Contents 1 Overview 2 juniAaaSubscribers 2.1 The juniAaaSubscriberTable 2.2 Logging out users with juniAaaSubscriberRowStatus

Overview

First off, a note of caution. The juniAaaSubscriberTable is obviously going to get pretty huge when there are a high number of subscribers connected to a chassis, and walking the entire thing (or even just a single object within the table) is going to take a long time. This may have a negative impact on SRP CPU load, particularly if its being done regularly.

Subscriber information is accessible using the juniAaa mib, which can be found here. The mibs are available for download as a tarball; just follow your nose. They are split into four categories - the juniAaa mib is in the juniperMibs directory.

For SNMP to work at all, you'll need it enabled on your router. A quick config example enabling SNMP read-only access from host 10.100.5.1 only:

 snmp-server
 snmp-server community public ro snmp-acl
 access-list "snmp-acl" permit ip host 10.100.5.1 any
 access-list "snmp-acl" deny ip any any

juniAaaSubscribers

The juniAaaSubscribers object contains the subscriber table, which stores information on every subscriber currently logged in on the router (in all virtual routers). The full OID:

enterprises.juniperUni.juniperUniMibs.juniMibs.juniAaaMIB.juniAaaObjects.juniAaaSubscribers

which is equivalent to

.1.3.6.1.4.1.4874.2.2.20.1.8

This object can be used to find out how many subscribers are currently logged in and the peak number of subscribers; to list all users logged in, including information such as interface IDs, virtual routers, and IP addresses; and disconnect individual users.

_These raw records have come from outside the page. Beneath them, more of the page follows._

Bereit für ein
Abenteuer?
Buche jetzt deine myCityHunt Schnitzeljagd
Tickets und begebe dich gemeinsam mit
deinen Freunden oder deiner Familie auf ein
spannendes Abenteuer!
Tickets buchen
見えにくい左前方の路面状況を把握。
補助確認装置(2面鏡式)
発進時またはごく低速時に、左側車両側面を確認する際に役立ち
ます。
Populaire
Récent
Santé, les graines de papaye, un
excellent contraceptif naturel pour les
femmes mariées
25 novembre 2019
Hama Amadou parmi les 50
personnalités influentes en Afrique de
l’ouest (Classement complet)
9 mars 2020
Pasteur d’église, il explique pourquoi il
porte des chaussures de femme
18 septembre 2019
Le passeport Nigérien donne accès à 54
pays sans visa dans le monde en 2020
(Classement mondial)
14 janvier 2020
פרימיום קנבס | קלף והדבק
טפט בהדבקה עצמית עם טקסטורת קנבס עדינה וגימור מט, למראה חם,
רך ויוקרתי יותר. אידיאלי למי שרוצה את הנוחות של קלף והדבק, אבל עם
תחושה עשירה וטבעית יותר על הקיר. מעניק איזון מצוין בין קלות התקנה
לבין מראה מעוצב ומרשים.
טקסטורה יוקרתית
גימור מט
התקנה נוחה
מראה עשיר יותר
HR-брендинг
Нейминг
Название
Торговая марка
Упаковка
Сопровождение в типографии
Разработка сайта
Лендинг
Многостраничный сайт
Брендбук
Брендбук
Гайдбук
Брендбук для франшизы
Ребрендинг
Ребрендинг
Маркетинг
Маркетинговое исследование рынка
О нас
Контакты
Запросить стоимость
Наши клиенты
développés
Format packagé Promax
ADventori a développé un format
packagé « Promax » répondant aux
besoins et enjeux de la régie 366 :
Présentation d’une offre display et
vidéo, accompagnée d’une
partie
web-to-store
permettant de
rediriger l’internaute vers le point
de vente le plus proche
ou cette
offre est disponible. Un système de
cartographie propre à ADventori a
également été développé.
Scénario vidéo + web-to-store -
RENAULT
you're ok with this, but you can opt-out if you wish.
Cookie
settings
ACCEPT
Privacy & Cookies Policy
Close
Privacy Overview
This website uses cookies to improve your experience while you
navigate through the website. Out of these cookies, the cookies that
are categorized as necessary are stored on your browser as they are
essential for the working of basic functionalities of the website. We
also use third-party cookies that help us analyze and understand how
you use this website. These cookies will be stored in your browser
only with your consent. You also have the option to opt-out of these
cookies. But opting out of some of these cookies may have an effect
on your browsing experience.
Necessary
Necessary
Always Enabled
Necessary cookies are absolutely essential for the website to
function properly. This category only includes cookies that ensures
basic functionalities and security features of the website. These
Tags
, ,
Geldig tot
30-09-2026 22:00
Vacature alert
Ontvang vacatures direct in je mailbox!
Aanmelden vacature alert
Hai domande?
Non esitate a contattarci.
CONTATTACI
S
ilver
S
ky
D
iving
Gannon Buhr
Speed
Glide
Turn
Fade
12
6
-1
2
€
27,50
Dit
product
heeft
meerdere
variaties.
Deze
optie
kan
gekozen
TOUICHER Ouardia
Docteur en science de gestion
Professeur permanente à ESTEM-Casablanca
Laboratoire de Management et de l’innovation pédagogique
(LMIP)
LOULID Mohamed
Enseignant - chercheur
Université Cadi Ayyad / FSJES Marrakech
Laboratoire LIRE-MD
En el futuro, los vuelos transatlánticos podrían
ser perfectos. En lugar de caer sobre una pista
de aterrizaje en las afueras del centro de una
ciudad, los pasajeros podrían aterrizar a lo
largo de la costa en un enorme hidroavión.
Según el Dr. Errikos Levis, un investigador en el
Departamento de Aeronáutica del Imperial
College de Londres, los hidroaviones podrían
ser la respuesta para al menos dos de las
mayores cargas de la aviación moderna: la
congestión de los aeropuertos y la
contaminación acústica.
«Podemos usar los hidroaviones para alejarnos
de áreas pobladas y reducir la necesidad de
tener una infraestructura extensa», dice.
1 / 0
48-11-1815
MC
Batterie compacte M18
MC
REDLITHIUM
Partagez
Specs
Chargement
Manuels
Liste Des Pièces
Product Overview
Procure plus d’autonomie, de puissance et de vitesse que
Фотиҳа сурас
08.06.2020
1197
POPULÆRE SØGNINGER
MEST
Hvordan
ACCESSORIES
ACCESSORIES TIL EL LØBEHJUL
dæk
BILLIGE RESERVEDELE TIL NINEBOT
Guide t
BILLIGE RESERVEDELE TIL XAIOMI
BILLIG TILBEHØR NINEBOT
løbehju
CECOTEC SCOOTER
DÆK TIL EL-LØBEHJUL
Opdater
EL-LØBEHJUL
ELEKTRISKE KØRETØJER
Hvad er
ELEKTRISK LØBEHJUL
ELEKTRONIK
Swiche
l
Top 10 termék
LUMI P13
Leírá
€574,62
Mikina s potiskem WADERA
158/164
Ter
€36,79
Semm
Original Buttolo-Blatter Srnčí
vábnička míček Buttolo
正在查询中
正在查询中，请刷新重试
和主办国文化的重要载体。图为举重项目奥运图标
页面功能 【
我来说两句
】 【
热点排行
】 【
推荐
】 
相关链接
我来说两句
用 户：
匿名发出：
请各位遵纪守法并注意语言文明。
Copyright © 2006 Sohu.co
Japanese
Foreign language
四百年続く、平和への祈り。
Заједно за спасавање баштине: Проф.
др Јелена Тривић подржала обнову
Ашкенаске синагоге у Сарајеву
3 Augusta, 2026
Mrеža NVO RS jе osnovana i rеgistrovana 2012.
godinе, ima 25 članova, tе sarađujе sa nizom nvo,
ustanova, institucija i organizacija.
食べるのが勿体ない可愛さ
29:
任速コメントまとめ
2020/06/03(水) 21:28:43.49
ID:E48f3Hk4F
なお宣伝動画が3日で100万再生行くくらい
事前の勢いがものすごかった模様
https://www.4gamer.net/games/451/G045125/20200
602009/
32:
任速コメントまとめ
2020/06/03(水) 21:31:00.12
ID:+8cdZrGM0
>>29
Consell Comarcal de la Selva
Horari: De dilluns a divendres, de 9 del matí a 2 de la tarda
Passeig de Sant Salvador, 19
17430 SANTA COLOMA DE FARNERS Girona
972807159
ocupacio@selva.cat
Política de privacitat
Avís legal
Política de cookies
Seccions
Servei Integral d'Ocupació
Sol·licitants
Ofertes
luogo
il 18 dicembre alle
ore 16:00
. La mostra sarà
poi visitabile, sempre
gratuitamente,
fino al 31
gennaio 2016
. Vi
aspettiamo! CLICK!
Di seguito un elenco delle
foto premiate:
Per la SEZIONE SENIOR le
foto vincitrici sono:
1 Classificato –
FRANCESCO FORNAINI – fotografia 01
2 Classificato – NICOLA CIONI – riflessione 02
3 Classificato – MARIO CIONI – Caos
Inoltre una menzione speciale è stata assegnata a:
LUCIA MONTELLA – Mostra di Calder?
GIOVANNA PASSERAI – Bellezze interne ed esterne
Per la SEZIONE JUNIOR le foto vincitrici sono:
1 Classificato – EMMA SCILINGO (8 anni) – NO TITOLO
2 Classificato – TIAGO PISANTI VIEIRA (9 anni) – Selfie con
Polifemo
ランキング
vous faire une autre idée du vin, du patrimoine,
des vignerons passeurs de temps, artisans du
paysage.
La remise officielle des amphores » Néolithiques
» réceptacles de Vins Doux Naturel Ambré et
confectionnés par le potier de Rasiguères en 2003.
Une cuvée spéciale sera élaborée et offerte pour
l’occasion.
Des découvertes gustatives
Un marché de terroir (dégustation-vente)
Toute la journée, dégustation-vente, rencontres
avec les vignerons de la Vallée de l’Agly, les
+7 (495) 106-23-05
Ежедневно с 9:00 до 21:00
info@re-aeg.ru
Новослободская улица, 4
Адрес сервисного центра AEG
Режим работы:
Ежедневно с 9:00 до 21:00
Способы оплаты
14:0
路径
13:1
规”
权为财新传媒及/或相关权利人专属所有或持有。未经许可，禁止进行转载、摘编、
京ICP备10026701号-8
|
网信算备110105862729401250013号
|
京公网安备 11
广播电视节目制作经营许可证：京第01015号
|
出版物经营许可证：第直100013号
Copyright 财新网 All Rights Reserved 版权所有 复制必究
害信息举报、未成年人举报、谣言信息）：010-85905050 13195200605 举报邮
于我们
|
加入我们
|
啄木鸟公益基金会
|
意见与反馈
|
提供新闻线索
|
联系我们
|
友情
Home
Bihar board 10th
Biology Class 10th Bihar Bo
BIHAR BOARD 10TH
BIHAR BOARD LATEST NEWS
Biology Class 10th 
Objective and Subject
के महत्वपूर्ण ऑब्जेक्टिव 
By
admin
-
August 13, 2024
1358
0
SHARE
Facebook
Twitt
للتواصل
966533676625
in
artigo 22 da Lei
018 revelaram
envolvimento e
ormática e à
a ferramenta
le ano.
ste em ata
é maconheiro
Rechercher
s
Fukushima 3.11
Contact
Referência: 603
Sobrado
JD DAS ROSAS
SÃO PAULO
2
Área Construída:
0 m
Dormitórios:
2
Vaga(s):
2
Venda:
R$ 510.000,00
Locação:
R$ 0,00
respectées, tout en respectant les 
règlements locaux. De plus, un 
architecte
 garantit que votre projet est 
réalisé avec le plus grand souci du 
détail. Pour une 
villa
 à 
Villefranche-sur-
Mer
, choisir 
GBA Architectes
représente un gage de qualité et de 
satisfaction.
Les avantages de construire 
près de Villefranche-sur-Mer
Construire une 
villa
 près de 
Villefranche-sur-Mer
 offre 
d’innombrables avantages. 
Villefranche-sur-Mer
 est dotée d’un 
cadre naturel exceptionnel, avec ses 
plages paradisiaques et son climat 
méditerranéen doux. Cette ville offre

The juniAaaSubscriberTable

Logging out users with juniAaaSubscriberRowStatus

Setting the juniAaaSubscriberRowStatus for a specific user to 'destroy' will cause that subscriber to be disconnected from the ERX. This requires that you know the table index for the subscriber in question (I don't know of a way to identify a users index without walking the entire table. If someone does, please post it). For example:

linux:~# snmpwalk -v2c -c private 192.168.1.1 .1.3.6.1.4.1.4874.2.2.20.1.8.4.1.2 | grep testline
SNMPv2-SMI::enterprises.4874.2.2.20.1.8.4.1.2.33924347 = STRING: "testline@testdomain.com"

linux:~# snmpset -v2c -c private 192.168.1.1 .1.3.6.1.4.1.4874.2.2.20.1.8.4.1.15.33924347 integer 6
SNMPv2-SMI::enterprises.4874.2.2.20.1.8.4.1.15.33924347 = INTEGER: 6

This will cause the subscriber session to be terminated, and the subscriber to be logged out. Note that because this is a set operation, an SNMP community with write access must be used.